For many years through 2015, I taught Tax Procedure at the University of Houston Law School. Some professors teach the subject at a more theoretical level, spending a lot of time, for example, on
Chevron and its policy implications. I do a combination of the theory and the every day rules required to work through the various aspects of tax procedure to benefit the client. In conjunction with that course, I have published a free downloadable Tax Procedure text. Actually, the text comes in two editions -- a student edition without footnotes and a practitioner edition with footnotes. (These may be downloaded from the links to the right of the blog page; I update these two editions annually by mid-August for use by students and law professors.) The design of the nonfootnoted student edition is for a tax procedure class. My goal for the student edition is to provide summaries of the procedures, with only key Code sections and key cases cited in the text. In the practitioner edition, I provide authority and digressions in the footnotes that I don't expect students to know for the class.
One of the important subjects I discuss is the timely mailing, timely filing statute, § 7502,
here, for key documents required to be filed under the Code. In a nutshell, as I state in my text: the timely mailing, timely filing statute, often called a rule, "treats the mailing date as the filing date for a return (or certain other documents) received by the IRS after the due date (either the original due date where there is no extension or the extended due date if there is an extension) but mailed on or before that due date." The discussion of the rule from the book may be viewed on line or downloaded,
here. This linked document is from the practitioner version with footnotes for more detail. I do provide at the end of this blog entry, the cut and paste from the student edition without footnotes.
One of the points I hammered into my students in class when we covered this subject in class was that there is an easy way to absolutely assure that the conditions for application of the rule will be met and that easy way should be used in all --
ALL -- cases where mailing is close to the deadline (and even in other cases from an abundance of caution). If that easy way is chosen (see the linked materials), the document will be treated as timely filed even if it never gets to the place of filing (the IRS or the Tax Court). That easy way is to use an
authorized USPS service or an
authorized private postage service (such as FedEx or UPS). (Must be careful to use the authorized service in each case).

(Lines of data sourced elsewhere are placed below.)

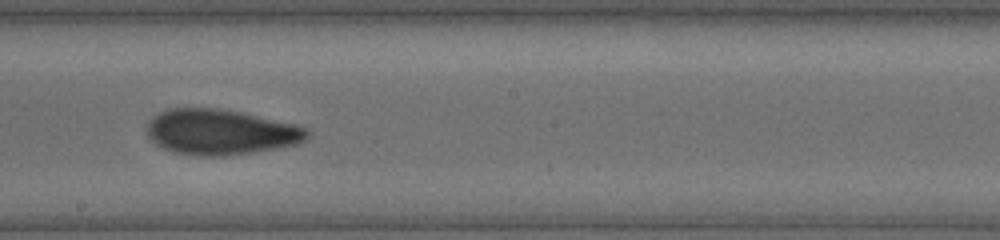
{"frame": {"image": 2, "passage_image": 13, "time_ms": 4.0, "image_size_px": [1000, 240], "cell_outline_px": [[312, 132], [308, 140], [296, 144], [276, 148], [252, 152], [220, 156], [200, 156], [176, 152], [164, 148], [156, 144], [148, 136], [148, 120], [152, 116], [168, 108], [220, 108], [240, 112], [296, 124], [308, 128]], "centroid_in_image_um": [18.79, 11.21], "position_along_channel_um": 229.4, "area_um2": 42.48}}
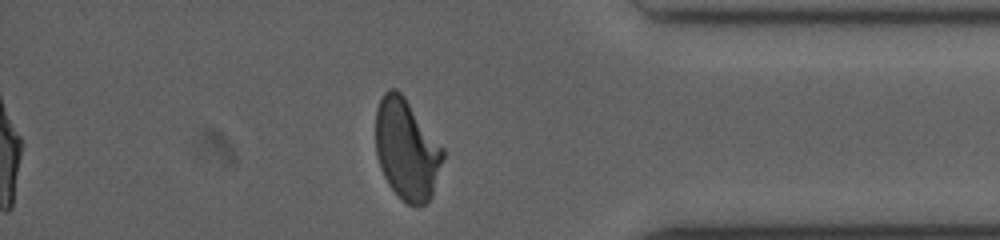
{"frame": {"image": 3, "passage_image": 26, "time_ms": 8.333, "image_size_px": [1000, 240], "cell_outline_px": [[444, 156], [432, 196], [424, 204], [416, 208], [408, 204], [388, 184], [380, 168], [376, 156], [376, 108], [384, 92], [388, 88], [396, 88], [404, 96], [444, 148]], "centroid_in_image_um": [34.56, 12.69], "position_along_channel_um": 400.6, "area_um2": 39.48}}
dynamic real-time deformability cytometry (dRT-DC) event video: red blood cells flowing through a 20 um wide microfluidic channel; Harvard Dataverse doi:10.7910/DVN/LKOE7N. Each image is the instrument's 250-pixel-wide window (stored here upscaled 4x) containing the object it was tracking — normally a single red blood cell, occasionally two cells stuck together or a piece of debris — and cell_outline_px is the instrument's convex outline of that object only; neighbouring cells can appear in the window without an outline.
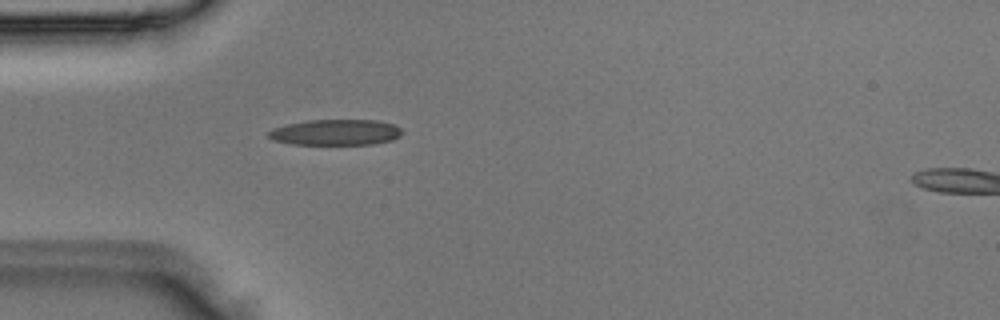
{"species": "Egyptian fruit bat (a non-hibernating species)", "species_latin": "Rousettus aegyptiacus", "temperature_condition": "room temperature", "stored_images_in_passage": 3, "camera_frame_rate_fps": 3000, "um_per_image_px": 0.085, "animal": {"sex": "male"}, "frame": {"image": 1, "passage_image": 2, "time_ms": 0.333, "image_size_px": [1000, 320], "cell_outline_px": [[404, 132], [400, 136], [392, 140], [372, 144], [292, 144], [272, 140], [268, 136], [268, 132], [272, 128], [288, 124], [308, 120], [376, 120], [392, 124], [400, 128]], "centroid_in_image_um": [28.53, 11.25], "position_along_channel_um": 56.5, "area_um2": 20.06}}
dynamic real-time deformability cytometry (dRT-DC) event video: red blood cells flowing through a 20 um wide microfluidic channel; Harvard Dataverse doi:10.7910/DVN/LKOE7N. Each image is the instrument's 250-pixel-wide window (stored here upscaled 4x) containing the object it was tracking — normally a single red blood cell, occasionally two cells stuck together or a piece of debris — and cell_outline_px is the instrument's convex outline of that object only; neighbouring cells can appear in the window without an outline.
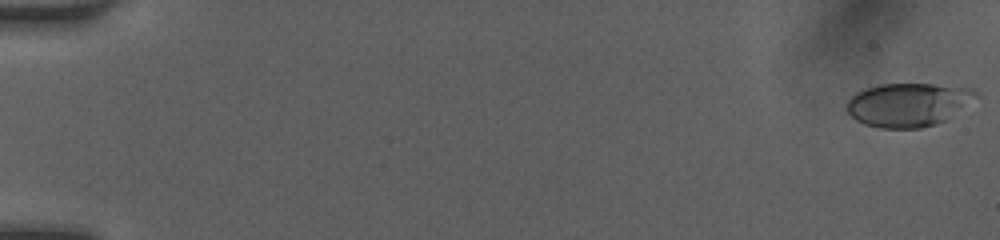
{"species": "human", "species_latin": "Homo sapiens", "temperature_condition": "room temperature", "stored_images_in_passage": 50, "camera_frame_rate_fps": 3000, "um_per_image_px": 0.085, "donor": {"sex": "female"}, "frame": {"image": 1, "passage_image": 1, "time_ms": 0.0, "image_size_px": [1000, 240], "cell_outline_px": [[980, 96], [948, 120], [936, 124], [920, 128], [880, 128], [864, 124], [856, 120], [848, 112], [848, 100], [856, 92], [864, 88], [880, 84], [932, 84], [976, 88]], "centroid_in_image_um": [77.27, 8.89], "position_along_channel_um": 7.7, "area_um2": 33.18}}
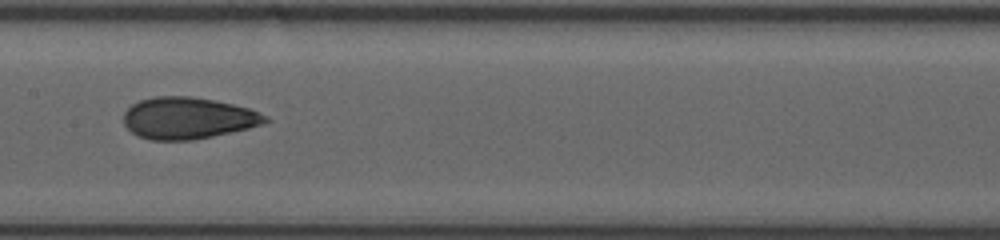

Filing dates are critical to avoid penalties (e.g., for late filed returns). Penalties are bad, but it could be worse. In one key facet of the tax practice they are critical. That is the filing of certain documents with the Tax Court, most commonly the petition for redetermination of a notice of deficiency. Timely filing is required for a key remedy -- prepayment judicial review in the Tax Court for a deficiency redetermination. Section 6213(a),
here, requires filing within 90 days for Tax Court review to redetermine the deficiency. Thus, given the importance of timely filing of the petition for redetermination (and some other filings with the Tax Court), as a practitioner, I always use one of the guaranteed methods. (See the linked portions of my text above and the cut at paste at the end of this blog entry.)
In
Tilden v. Commissioner, ___ F.3d ___,
here, the Seventh Circuit addressed a situation where the tax practitioner failed to use a
guaranteed easy way to assure application of the timely mailing, timely filing rule. The practitioner used the the Stamps.com third party service that operates like a private postage meter. The statute generally makes postmarks made by the USPS dispositive, but other non-USPS postmarks are dispositive only pursuant to regulations issued by the IRS. § 7502(b). Those regulations appear at 26 CFR § 301.7502-1,
here.
For application of the rule to a private post metering service (including Stamps.com) postage the mailing must meet the conditions in the regulations. I won't get into the details here of the various faints and starts encountered in the Tax Court's and then the Seventh Circuit's meandering through the applicable regulations. The Tax Court held that the taxpayer did not meet the conditions. The Seventh Circuit held that the taxpayer did, although it was a thin reed of a victory for the taxpayer.